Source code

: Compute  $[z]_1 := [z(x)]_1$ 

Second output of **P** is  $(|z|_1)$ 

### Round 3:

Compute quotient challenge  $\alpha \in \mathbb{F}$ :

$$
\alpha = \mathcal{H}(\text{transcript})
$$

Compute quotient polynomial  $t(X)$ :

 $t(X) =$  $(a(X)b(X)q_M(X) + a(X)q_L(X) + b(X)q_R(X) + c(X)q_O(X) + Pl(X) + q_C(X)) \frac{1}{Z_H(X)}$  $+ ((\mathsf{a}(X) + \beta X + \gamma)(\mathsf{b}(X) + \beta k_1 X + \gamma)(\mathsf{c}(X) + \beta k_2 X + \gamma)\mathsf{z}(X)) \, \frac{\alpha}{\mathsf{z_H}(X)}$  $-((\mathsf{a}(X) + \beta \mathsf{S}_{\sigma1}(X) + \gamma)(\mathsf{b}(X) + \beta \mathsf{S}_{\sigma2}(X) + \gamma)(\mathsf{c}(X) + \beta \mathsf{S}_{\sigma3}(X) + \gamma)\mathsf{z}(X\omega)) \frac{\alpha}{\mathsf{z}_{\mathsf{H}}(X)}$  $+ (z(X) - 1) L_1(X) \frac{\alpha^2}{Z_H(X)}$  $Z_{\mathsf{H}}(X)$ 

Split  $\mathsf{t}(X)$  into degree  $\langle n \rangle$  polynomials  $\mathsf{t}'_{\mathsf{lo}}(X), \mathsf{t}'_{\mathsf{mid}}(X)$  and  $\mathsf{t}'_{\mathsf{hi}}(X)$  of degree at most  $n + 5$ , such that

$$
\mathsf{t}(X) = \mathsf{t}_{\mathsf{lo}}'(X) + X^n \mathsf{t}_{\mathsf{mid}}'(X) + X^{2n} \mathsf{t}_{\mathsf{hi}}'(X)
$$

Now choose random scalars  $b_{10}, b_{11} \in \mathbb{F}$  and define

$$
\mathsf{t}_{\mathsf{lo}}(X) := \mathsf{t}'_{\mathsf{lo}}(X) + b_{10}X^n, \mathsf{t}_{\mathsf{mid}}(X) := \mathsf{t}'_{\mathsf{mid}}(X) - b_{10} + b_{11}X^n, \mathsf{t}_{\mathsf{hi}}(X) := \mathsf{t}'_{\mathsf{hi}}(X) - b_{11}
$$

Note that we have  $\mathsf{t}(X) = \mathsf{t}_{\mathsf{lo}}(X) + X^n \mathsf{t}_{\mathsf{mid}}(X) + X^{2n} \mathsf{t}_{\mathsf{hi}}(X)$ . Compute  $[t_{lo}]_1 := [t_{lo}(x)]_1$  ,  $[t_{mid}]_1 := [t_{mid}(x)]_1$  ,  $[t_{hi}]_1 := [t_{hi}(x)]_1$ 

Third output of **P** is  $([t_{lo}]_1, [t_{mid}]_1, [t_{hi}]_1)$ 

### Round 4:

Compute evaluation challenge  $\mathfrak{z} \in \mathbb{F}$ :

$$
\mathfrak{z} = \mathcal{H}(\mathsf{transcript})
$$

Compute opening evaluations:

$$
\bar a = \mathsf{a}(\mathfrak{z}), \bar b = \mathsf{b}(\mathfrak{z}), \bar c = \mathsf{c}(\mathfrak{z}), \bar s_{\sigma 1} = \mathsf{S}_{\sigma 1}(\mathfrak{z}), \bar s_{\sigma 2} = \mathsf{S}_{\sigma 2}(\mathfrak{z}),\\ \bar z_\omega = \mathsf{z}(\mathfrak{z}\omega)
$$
========================================
Brief =>
Above are some records; copy each line there that contains "mathcal".

Answer for this exercise =>
\alpha = \mathcal{H}(\text{transcript})
\mathfrak{z} = \mathcal{H}(\mathsf{transcript})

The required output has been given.